In the records that follow, locate every line with "lines" and extract it.

DATA FOR THE TASK ▸
Segment Open
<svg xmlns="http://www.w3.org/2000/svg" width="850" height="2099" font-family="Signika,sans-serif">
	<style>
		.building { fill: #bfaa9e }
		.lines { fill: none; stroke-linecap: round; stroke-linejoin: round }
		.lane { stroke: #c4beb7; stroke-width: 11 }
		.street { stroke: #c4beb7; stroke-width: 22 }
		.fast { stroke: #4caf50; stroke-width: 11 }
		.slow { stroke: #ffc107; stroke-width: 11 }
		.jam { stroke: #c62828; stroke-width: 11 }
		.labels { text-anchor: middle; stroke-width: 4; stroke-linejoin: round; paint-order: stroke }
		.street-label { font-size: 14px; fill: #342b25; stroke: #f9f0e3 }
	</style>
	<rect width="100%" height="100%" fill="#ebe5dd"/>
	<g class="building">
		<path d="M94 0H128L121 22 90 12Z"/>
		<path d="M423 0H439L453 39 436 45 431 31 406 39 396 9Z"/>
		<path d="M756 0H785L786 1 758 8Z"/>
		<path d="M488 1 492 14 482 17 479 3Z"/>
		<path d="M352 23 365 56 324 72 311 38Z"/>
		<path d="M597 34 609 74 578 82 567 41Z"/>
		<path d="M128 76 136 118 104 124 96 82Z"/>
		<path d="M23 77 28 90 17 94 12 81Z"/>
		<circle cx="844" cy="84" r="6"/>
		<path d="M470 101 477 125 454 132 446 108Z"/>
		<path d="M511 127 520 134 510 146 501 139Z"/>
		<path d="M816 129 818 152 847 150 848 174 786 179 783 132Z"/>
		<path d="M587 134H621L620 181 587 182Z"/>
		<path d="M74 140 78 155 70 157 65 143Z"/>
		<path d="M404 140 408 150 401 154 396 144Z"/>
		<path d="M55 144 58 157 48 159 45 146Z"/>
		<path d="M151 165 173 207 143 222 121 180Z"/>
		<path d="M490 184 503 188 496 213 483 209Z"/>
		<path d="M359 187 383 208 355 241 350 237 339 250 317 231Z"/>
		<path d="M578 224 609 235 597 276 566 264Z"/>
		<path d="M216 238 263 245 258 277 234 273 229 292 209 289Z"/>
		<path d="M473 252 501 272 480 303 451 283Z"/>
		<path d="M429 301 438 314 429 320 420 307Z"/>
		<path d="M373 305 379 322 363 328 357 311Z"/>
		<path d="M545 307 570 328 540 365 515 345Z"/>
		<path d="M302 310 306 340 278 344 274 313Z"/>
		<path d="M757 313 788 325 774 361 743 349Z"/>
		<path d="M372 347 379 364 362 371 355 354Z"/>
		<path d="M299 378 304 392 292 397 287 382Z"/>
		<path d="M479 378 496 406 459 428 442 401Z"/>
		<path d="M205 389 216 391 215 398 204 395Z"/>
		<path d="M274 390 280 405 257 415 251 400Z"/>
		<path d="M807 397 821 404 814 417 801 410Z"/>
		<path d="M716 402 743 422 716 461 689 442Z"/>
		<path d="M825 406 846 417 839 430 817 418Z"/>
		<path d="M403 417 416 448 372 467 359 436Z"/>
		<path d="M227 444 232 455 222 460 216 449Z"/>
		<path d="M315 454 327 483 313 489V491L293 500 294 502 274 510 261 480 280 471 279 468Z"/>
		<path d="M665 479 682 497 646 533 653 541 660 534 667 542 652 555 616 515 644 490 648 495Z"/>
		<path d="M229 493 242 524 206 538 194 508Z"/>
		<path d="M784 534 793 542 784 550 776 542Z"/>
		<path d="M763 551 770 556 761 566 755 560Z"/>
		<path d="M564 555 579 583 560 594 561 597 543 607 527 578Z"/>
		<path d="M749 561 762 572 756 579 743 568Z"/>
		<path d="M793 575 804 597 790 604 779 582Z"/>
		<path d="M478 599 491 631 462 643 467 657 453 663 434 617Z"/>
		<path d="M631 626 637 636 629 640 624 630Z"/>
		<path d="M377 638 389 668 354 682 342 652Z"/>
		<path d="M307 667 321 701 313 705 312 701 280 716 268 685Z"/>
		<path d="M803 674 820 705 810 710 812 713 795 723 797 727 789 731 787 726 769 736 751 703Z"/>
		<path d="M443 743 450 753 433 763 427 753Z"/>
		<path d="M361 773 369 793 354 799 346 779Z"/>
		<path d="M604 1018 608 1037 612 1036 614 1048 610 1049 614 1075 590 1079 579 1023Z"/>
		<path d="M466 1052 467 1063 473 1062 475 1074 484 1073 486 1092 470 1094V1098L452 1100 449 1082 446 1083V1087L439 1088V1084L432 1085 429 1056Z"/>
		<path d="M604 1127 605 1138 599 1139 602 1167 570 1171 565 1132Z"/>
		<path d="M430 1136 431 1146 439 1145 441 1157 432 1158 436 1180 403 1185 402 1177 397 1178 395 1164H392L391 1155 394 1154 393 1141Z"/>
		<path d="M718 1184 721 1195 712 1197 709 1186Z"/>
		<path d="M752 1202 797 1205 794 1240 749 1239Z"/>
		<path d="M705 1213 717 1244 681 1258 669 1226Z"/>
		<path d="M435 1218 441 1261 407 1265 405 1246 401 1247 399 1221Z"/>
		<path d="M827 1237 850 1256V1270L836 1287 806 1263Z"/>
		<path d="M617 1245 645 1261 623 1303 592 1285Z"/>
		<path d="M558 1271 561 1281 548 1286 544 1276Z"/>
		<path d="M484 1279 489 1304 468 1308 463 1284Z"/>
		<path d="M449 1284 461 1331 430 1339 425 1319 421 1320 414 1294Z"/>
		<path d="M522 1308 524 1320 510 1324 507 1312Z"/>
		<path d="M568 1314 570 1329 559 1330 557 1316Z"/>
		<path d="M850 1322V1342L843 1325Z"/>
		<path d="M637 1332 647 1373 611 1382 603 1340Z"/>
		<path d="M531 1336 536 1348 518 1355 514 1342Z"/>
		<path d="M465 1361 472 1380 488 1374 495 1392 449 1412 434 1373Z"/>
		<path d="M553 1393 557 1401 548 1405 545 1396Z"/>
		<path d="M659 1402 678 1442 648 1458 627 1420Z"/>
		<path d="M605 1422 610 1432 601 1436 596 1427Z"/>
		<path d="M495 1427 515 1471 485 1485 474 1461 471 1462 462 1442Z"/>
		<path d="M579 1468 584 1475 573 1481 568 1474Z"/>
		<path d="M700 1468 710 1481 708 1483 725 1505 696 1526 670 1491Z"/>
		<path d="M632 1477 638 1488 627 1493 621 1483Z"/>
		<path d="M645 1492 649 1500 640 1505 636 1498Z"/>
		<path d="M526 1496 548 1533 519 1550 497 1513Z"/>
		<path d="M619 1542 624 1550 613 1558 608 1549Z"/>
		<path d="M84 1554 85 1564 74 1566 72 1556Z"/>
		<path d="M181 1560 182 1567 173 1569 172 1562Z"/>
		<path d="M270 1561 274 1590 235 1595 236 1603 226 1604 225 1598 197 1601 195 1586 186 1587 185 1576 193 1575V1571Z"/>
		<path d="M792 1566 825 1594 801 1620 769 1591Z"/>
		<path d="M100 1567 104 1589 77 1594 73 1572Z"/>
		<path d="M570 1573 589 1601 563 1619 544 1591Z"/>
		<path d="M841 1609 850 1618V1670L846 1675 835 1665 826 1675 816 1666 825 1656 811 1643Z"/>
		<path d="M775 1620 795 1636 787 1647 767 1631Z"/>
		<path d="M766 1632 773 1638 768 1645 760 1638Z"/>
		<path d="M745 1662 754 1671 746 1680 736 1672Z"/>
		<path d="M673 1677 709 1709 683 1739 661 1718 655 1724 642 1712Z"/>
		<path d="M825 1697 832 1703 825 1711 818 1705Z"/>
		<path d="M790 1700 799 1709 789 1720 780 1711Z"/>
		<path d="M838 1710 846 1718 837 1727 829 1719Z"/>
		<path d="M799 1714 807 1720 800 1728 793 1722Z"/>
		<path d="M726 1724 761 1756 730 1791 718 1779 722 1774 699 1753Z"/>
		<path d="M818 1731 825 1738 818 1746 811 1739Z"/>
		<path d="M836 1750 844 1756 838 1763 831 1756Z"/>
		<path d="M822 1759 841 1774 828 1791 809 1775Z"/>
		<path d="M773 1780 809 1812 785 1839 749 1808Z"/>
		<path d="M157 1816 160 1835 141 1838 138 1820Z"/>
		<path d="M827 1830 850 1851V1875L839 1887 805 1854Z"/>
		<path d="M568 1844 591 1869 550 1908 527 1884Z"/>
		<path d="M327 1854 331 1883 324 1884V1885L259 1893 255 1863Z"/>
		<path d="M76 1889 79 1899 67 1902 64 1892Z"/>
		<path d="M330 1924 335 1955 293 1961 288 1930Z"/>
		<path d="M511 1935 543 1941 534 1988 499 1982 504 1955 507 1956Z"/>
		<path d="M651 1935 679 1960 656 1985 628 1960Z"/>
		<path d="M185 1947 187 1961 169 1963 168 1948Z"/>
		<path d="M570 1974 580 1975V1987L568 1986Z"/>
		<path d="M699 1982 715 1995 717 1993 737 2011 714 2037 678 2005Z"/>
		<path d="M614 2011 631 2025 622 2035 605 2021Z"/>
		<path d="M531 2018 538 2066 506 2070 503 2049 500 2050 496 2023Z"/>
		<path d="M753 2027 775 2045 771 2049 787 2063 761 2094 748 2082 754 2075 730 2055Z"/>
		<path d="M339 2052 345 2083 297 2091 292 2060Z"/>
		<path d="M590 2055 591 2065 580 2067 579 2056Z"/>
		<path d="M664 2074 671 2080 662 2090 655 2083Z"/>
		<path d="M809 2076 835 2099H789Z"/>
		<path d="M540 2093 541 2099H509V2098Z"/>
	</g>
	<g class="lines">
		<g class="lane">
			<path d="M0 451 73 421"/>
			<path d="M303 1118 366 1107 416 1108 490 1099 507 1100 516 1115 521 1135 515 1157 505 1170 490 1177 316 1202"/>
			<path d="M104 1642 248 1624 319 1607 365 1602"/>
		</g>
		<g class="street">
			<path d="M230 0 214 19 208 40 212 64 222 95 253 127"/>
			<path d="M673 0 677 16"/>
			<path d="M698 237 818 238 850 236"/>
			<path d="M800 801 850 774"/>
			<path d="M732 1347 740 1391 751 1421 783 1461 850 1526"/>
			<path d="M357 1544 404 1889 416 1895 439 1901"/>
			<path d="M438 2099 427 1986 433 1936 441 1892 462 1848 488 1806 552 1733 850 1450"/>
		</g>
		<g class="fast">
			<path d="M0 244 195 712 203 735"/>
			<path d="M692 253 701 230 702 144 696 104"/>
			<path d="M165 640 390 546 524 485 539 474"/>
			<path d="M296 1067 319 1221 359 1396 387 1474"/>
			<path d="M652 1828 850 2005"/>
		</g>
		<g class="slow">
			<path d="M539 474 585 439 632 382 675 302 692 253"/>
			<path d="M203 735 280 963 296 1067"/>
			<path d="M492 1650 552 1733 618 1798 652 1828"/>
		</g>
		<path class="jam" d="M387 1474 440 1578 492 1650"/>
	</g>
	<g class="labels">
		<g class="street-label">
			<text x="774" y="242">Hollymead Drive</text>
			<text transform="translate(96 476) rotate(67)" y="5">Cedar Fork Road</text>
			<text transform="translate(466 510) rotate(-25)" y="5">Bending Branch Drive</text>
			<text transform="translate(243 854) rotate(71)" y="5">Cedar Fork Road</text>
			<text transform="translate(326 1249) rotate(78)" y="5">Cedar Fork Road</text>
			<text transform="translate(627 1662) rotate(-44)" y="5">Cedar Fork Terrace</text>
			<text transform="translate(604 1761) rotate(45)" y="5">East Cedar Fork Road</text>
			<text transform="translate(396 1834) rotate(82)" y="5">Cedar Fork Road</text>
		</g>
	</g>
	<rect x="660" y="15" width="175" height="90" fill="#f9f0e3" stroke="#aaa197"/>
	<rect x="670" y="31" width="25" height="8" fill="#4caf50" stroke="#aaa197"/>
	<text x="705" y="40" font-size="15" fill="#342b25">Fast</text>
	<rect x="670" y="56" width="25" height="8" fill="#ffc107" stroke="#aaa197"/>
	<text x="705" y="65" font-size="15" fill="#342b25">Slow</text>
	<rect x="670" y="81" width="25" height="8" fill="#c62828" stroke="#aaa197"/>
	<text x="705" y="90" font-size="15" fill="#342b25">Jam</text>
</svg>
Segment Closed
COMPLETED TASK ▸
		.lines { fill: none; stroke-linecap: round; stroke-linejoin: round }
	<g class="lines">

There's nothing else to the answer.